Indagare sulle barriere coralline
Il team ha preparato piccole macchie di corallo per creare una tabula rasa per il loro esperimento. Hanno quindi attaccato un determinato numero di scheletri di corallo morto a ciascuna zona, quindi hanno attaccato i giovani coralli sani alla barriera corallina in modo tale che ciascuno potesse essere rimosso e misurato periodicamente man mano che crescevano. Hanno anche aggiunto vassoi di macroalghe per confrontare gli erbivori trovati all’interno degli scheletri sbiancati con quelli consumati all’aperto.
“Abbiamo scoperto che gli scheletri di coralli morti impediscono agli erbivori di rimuovere le macroalghe, il che consente la crescita e impedisce ai nuovi coralli di stabilirsi e sopravvivere sulla barriera corallina”, ha detto Kopecky.
In teoria, la protezione degli scheletri di coralli morti potrebbe aiutare i giovani coralli, se le nuove reclute si stabilissero sulla barriera corallina subito dopo lo sbiancamento. Sfortunatamente, i coralli tendono a riprodursi solo una volta all’anno, mentre molte alghe si riproducono costantemente, dando alle alghe marine il vantaggio di colonizzare il nuovo substrato disponibile.
Le macroalghe competono con i coralli per lo spazio, la luce e le risorse. Le alghe crescono più velocemente dei coralli, quindi senza l’influenza equilibratrice degli erbivori possono facilmente invadere i coralli, impedendo a nuovi coralli di stabilirsi e oscurando le colonie che lo fanno. Le giovani reclute di coralli sono particolarmente vulnerabili a questa competizione, e una volta che una barriera corallina passa dall’essere ricoperta di coralli a ricoperta di alghe, il cambiamento può essere difficile da invertire, come il team ha dimostrato in ricerche precedenti.
Considera le transizioni a lungo termine
Gli autori hanno confrontato i risultati dei loro piccoli esperimenti con i dati a lungo termine provenienti dal sito e hanno visto traiettorie notevolmente diverse dopo diversi tipi di perturbazioni. “La copertura dei coralli sulle barriere coralline è aumentata dopo l’uragano, mentre la copertura delle macroalghe è diminuita”, ha detto Kopecky. “Dopo l’evento di sbiancamento, è successo esattamente l’opposto.”
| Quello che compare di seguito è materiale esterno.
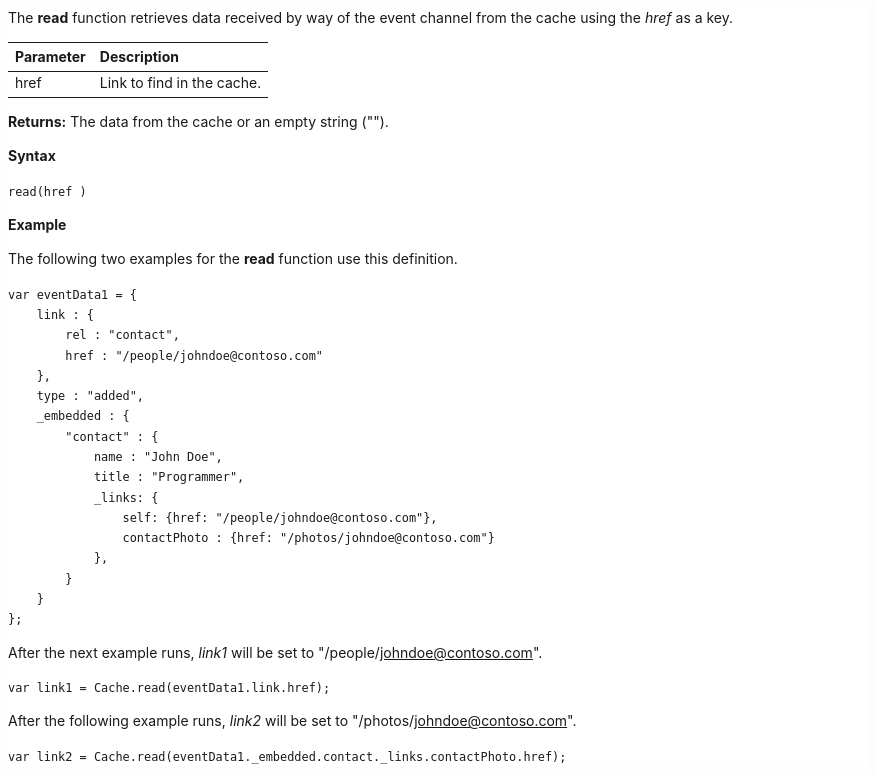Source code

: The  **read** function retrieves data received by way of the event channel from the cache using the _href_ as a key.



|**Parameter**|**Description**|
|:-----|:-----|
|href|Link to find in the cache.|
 **Returns:** The data from the cache or an empty string ("").

 **Syntax**




```
read(href )
```

 **Example**

The following two examples for the  **read** function use this definition.




```
var eventData1 = {
    link : {
        rel : "contact",
        href : "/people/johndoe@contoso.com"
    },
    type : "added",
    _embedded : {
        "contact" : {
            name : "John Doe",
            title : "Programmer",
            _links: {
                self: {href: "/people/johndoe@contoso.com"},
                contactPhoto : {href: "/photos/johndoe@contoso.com"}
            },
        }
    }
};
```

After the next example runs,  _link1_ will be set to "/people/johndoe@contoso.com".




```
var link1 = Cache.read(eventData1.link.href);
```

After the following example runs,  _link2_ will be set to "/photos/johndoe@contoso.com".




```
var link2 = Cache.read(eventData1._embedded.contact._links.contactPhoto.href);
```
I risultati hanno trovato contesto nel concetto di memoria ecologica, che tiene conto di come gli eventi passati possono influenzare il corso di un ecosistema. Questi cambiamenti possono portare a squilibri tra ciò a cui è abituato l’ecosistema e ciò che sperimenta attualmente. “Mentre questi regimi di disturbo cambiano, cambia anche la memoria ecologica”, ha spiegato Kopecky. Sfortunatamente, l’ecosistema potrebbe non essere adattato per affrontare il nuovo regime, poiché vaste collezioni di scheletri di coralli morti vengono lasciate indietro dopo un disturbo. Ciò potrebbe cambiare le relazioni a lungo termine, come quelle tra erbivori, alghe e coralli.
Kopecky vuole sapere se la rimozione degli scheletri morti dalle barriere coralline può stimolare il recupero dei coralli, o almeno mitigare gli effetti dello sbiancamento. “Nelle barriere coralline, questa è una nuova idea e strategia”, ha detto. “Ma se si guarda ad altri ecosistemi – come gli incendi prescritti nelle foreste per rimuovere il legno morto – le persone pensano sempre più a manipolare le cose morte negli ecosistemi a fini di gestione”.